Sean mentioned about the Sigma Point Kalman Filter (SPKF) and that it might improve performance for non-linear systems. I started searching for
papers on the Unscented Kalman Filter (UKF) and other information related to it.
After some tests I decided to compare the UKF with the EKF (Extended Kalman Filter) to see how good improvements are, and here are the results.
All input data was measured from the AVR32 openAHRS port. There are no precise calibrations, only some minor magnetometer ones and nothing else. The data was exported and UKF and EKF were implemented in Matlab.
The filters were tested under three different cases by exciting each rotation angle independently (or at least as far as independent as my hand could do it). There are peaks in the raw angles which are measured from accelerometer data, since a big deacceleration happened when I hit the table (on purpose) when I was getting close to 0 degrees.
I forgot to add the axis labels, but angles are shown in radians on the y-axis and time (in samples at 50Hz) is on the x-axis.
Results of exciting the Roll axis
Both filters did well: EKF / UKF. UKF did converge faster to a true value than EKF. I have to mention that the noise covariance matrices were the same for both filters.
Results of exciting the Pitch axis
Something similar to the case above happens. Here is the EKF one and there the UKF. It seems that I've disturbed the other axis I shouldn't have modified.
Results of exciting the Yaw (heading) axis
The yaw angle input is not affected from acceleration, at least not if the predicted pitch and roll are precise enough. This happens because yaw is calculated by using magnetic field sensing, so it will be quite accurate compared to the accelerometer readings. Here are the EKF results and here the UKF ones.
The EKF is a mess and the UKF doesn't do so well either. This has a simple explanation: lack of magnetometer calibration. I'll be adding some suggested code by Sean to see if it improves.
EKF and instability
The serious problem with EKF is instability. When playing around with the noise variance matrices (both measurement and process noise) there are certain points where the filter loses stability.
It's very important to let the states and noise matrices adapt to the system and noises before perceptible movements are applied to the sensors. A way to avoid this is to save the state covariance matrix P so that the kalman filter only needs a small time to adapt once powered up.
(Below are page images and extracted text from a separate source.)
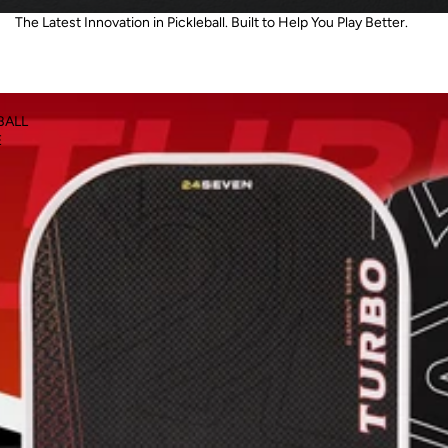
The Latest Innovation in Pickleball. Built to Help You Play Better.
BALL
E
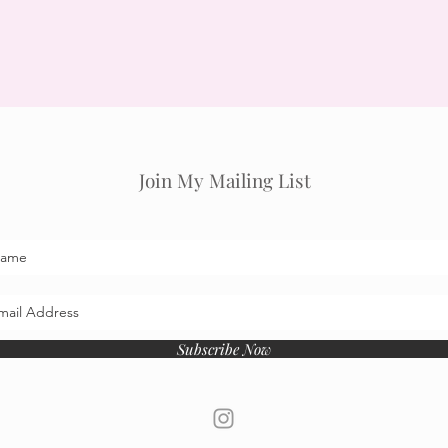
Join My Mailing List
Subscribe Now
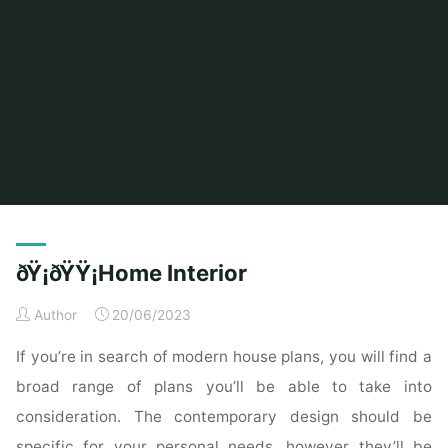
Home
Modern Home Outdoor
Archive for category "Outdoor Furniture"
ðŸ¡ðŸŸ¡Home Interior
Author
20/06/2023
If you’re in search of modern house plans, you will find a
broad range of plans you’ll be able to take into
consideration. The contemporary design should be
specific for your personal needs, however they’ll be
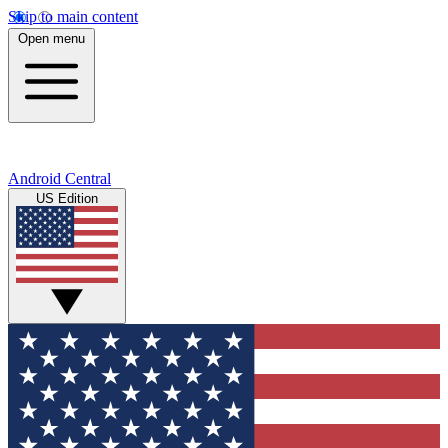
Skip to main content
Open menu
Android Central
US Edition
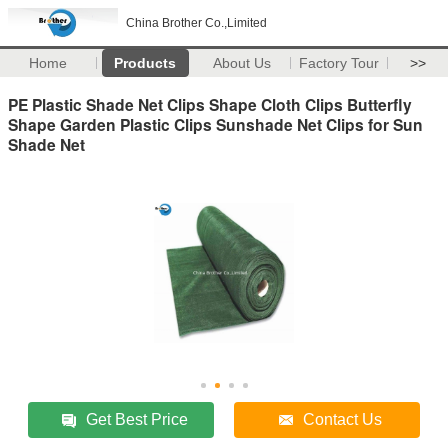
China Brother Co.,Limited
Home
Products
About Us
Factory Tour
>>
PE Plastic Shade Net Clips Shape Cloth Clips Butterfly
Shape Garden Plastic Clips Sunshade Net Clips for Sun
Shade Net
Get Best Price
Contact Us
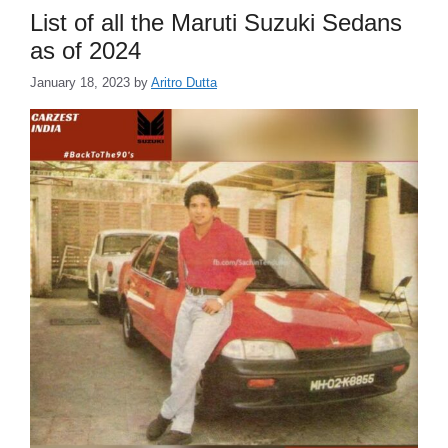
List of all the Maruti Suzuki Sedans
as of 2024
January 18, 2023
by
Aritro Dutta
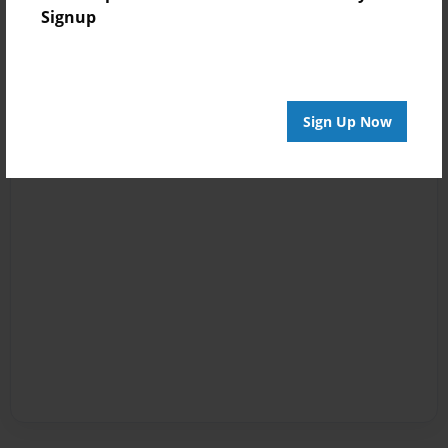
Signup
Sign Up Now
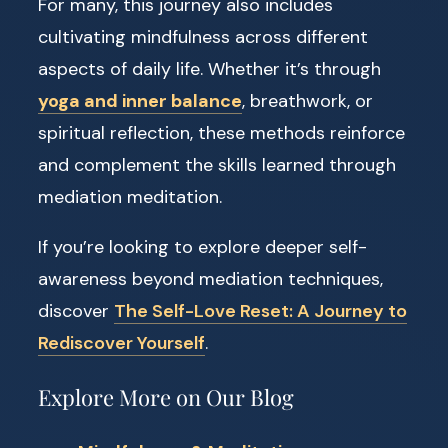
For many, this journey also includes
cultivating mindfulness across different
aspects of daily life. Whether it’s through
yoga and inner balance
, breathwork, or
spiritual reflection, these methods reinforce
and complement the skills learned through
mediation meditation.
If you’re looking to explore deeper self-
awareness beyond mediation techniques,
discover
The Self-Love Reset: A Journey to
Rediscover Yourself
.
Explore More on Our Blog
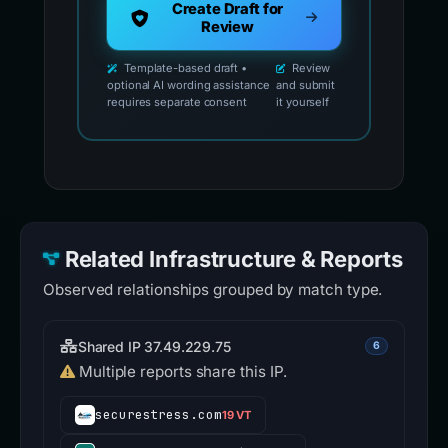
Create Draft for
Review
Template-based draft •
Review
optional AI wording assistance
and submit
requires separate consent
it yourself
Related Infrastructure & Reports
Observed relationships grouped by match type.
Shared IP 37.49.229.75
6
Multiple reports share this IP.
securestress.com
19 VT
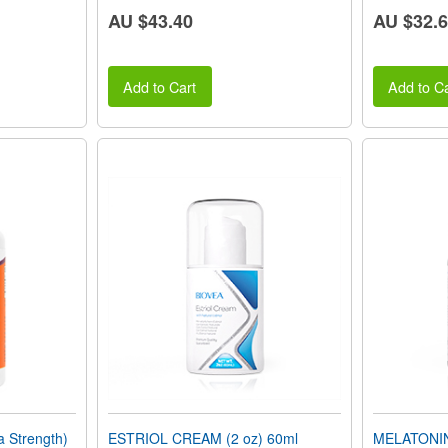
AU $43.40
AU $32.
Add to Cart
Add to Ca
 Strength)
ESTRIOL CREAM (2 oz) 60ml
MELATONIN 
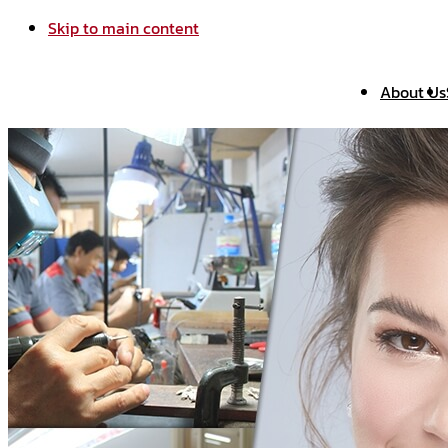
Skip to main content
About Us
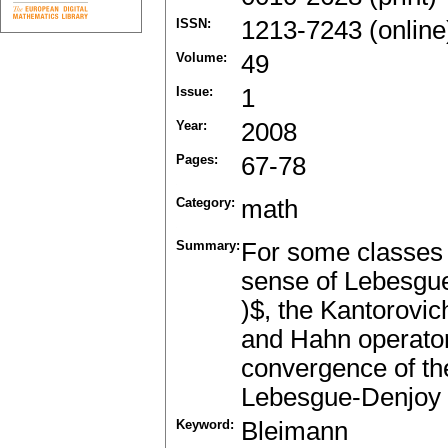
ISSN:
1213-7243 (online
Volume:
49
Issue:
1
Year:
2008
Pages:
67-78
Category:
math
Summary:
For some classes o
sense of Lebesgue 
)$, the Kantorovic
and Hahn operator
convergence of th
Lebesgue-Denjoy po
Keyword:
Bleimann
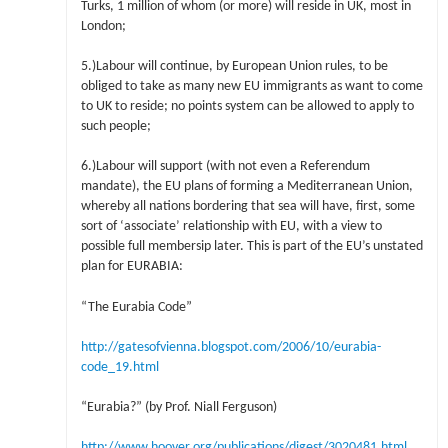
Turks, 1 million of whom (or more) will reside in UK, most in
London;
5.)Labour will continue, by European Union rules, to be
obliged to take as many new EU immigrants as want to come
to UK to reside; no points system can be allowed to apply to
such people;
6.)Labour will support (with not even a Referendum
mandate), the EU plans of forming a Mediterranean Union,
whereby all nations bordering that sea will have, first, some
sort of ‘associate’ relationship with EU, with a view to
possible full membersip later. This is part of the EU’s unstated
plan for EURABIA:
“The Eurabia Code”
http://gatesofvienna.blogspot.com/2006/10/eurabia-
code_19.html
“Eurabia?” (by Prof. Niall Ferguson)
http://www.hoover.org/publications/digest/3020481.html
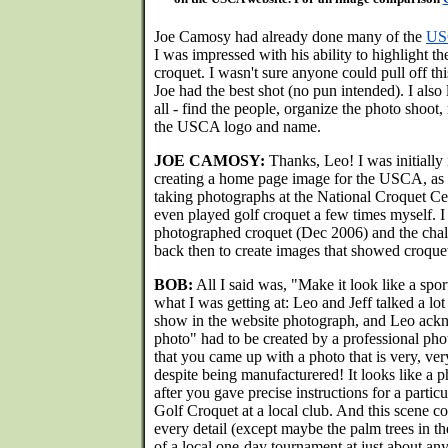
Joe Camosy had already done many of the
USC
I was impressed with his ability to highlight th
croquet. I wasn't sure anyone could pull off th
Joe had the best shot (no pun intended). I also l
all - find the people, organize the photo shoot,
the USCA logo and name.
JOE CAMOSY:
Thanks, Leo! I was initially 
creating a home page image for the USCA, as I
taking photographs at the National Croquet Ce
even played golf croquet a few times myself. I 
photographed croquet (Dec 2006) and the chal
back then to create images that showed croquet a
BOB:
All I said was, "Make it look like a spor
what I was getting at: Leo and Jeff talked a lo
show in the website photograph, and Leo ackn
photo" had to be created by a professional phot
that you came up with a photo that is very, ver
despite being manufacturered! It looks like a
after you gave precise instructions for a particu
Golf Croquet at a local club. And this scene c
every detail (except maybe the palm trees in t
of a local one-day tournament at just about any 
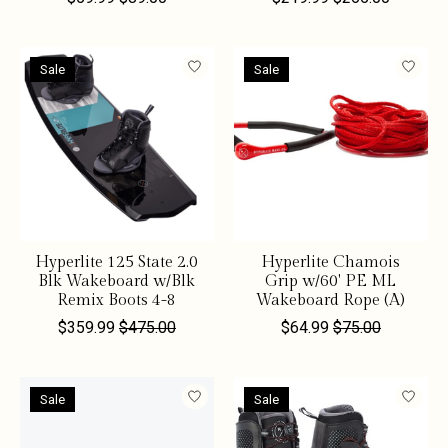
Sale
Sale
Hyperlite 125 State 2.0
Hyperlite Chamois
Blk Wakeboard w/Blk
Grip w/60' PE ML
Remix Boots 4-8
Wakeboard Rope (A)
$359.99
$475.00
$64.99
$75.00
Sale
Sale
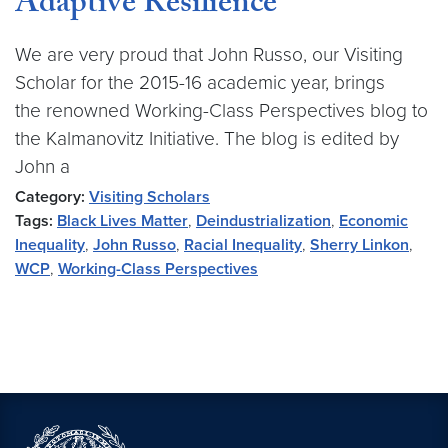
Adaptive Resilience
We are very proud that John Russo, our Visiting
Scholar for the 2015-16 academic year, brings
the renowned Working-Class Perspectives blog to
the Kalmanovitz Initiative. The blog is edited by
John a
Category:
Visiting Scholars
Tags:
Black Lives Matter
,
Deindustrialization
,
Economic
Inequality
,
John Russo
,
Racial Inequality
,
Sherry Linkon
,
WCP
,
Working-Class Perspectives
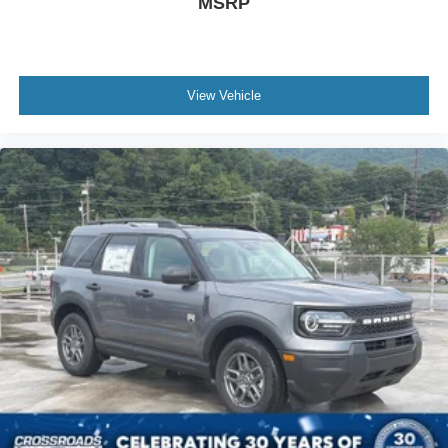
MSRP
View Vehicle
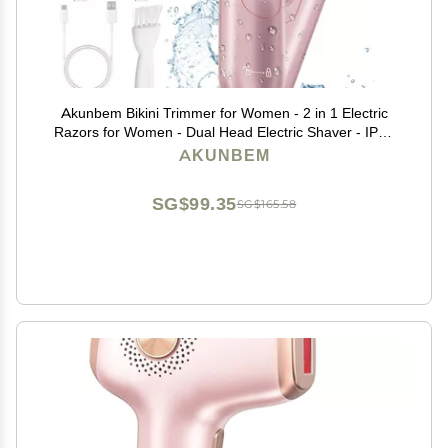
Akunbem Bikini Trimmer for Women - 2 in 1 Electric
Razors for Women - Dual Head Electric Shaver - IPX7
Waterproof Wet & Dry Use Body Hair Trimmer and
AKUNBEM
Facial Hair Remover for Bikini Underarm Leg Arm
SG$99.35
SG$165.58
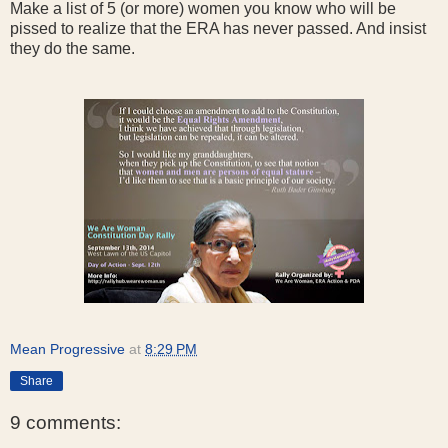
Make a list of 5 (or more) women you know who will be
pissed to realize that the ERA has never passed. And insist
they do the same.
Mean Progressive
at
8:29 PM
Share
9 comments:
All these concepts apply to UKF except that it is much more stable. I was able to 'play' with the noise matrices in a free way. It's important to notice that UKF converges much faster than EKF at startup, probably because of the second and third order predictions EKF is not able to compute.
Kalman Tuning
The filter won't work without a minimal knowledge of how and what it is doing. It's important to understand what each coefficient in the noise matrices mean. For example, the filter needs to know that it should believe in the gyro bias estimates much more than in the accelerometers so that gyro data becomes credible in short-term measurements so tilt information does the same for long-terms. This also means that the gyro bias estimates will remain practically constant, changing their value slowly and thus adapting to temperature and time drifts.
To do
There is a large ToDo list:
- Test if the EKF can be improved, specially the heading axis.
- Implement SQ-UKF (Square Root KF) and/or UD-UKF since the classic UKF is really slow because of the matrix square root calculation.
- Implement a robust calibration routine for all the sensors. Sean told me some nice ideas that could greatly improve precision.